Fast-forward to late 2019, where I attended only my second Purple Group AGM and I was pleasantly surprised to see a lot more younger faces (and food) than I had seen at any AGM since my first one. It had a bit of a vibe, for lack of a better word. I also felt more comfortable in the latter setting, not because I work at Purple Group - corporate meetings still freak me out.
Instead, it was a relief to look around the room to see a different energy compared to the norm. I believe that in order for us to get closer to a more inclusive corporate society we need to take up space in the boardrooms and at important meetings. Be part of the conversation, make your vote count for something.
Take note though, you need a ticket to enter and be heard at AGMs and vote. That ticket is a share (or a ‘stock’ if you’re into American lingo), and it comes with other perks most times. It only takes one share to be there, something I learned from share activist Theo Botha. There are quite a few companies on the JSE where it would take less than one Rand to be a shareholder.
While I admit that it can be intimidating and I typically feel quite out of place in office settings, it’s time to grow up and face the music in order to change the tune. So many of our youth face far more dire circumstances on a daily basis, and it’s our duty as this generation’s privileged to change the narrative and the landscape for the next batch of youth. That includes putting our hands up at an AGM and voting against, when everyone else is for.
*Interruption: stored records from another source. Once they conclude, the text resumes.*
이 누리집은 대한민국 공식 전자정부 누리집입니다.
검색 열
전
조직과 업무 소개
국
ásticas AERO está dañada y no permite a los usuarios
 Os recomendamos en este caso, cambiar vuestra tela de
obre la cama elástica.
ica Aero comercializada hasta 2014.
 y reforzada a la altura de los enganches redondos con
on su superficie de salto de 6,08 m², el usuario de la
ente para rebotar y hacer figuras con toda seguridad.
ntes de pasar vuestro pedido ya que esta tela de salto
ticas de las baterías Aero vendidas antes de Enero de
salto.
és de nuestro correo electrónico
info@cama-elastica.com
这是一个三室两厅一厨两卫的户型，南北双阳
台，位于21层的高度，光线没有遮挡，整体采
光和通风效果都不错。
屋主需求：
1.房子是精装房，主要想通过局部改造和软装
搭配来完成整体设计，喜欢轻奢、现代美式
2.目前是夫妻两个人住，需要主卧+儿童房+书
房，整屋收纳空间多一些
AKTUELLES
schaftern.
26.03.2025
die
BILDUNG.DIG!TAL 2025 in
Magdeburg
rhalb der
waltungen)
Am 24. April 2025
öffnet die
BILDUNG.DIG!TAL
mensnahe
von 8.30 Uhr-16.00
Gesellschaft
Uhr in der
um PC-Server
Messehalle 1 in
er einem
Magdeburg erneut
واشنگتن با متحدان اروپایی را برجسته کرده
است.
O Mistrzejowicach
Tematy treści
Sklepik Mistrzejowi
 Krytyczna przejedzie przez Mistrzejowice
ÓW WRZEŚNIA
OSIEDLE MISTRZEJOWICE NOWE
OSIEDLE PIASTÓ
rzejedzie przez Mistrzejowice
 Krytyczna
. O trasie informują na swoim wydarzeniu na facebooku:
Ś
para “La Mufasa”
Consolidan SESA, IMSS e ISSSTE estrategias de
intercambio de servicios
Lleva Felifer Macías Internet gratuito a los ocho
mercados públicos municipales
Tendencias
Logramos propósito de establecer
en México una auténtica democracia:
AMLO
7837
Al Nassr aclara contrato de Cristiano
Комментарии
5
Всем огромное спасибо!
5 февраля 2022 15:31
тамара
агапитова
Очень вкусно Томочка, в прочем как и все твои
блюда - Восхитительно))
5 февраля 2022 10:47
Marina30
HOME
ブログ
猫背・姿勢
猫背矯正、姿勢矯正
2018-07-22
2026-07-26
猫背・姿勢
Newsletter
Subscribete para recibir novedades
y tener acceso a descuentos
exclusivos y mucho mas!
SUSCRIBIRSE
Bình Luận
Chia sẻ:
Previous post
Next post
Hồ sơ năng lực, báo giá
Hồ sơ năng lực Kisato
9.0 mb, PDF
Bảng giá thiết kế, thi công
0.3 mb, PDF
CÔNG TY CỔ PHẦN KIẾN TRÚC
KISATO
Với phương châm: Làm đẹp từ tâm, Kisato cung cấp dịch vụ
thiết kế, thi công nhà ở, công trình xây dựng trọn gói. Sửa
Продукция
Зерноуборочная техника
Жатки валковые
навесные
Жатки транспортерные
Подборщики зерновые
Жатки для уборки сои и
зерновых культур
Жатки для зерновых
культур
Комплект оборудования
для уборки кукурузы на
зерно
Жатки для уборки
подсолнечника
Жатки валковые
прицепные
There’s still more to come, I hope. It would be great to see future AGMs with younger, more diverse CEOs, directors, and an even wider spectrum of shareholders and investors. To see that change happen the youth, who I personally believe are the true revolutionaries, need to not only own shares and focus on their personal financial freedoms, but should be active shareholders. Be a shareholder and take your place in that AGM. Say something in that boardroom and vote to make a change. Maybe then we could change the corporate landscape for the next generation.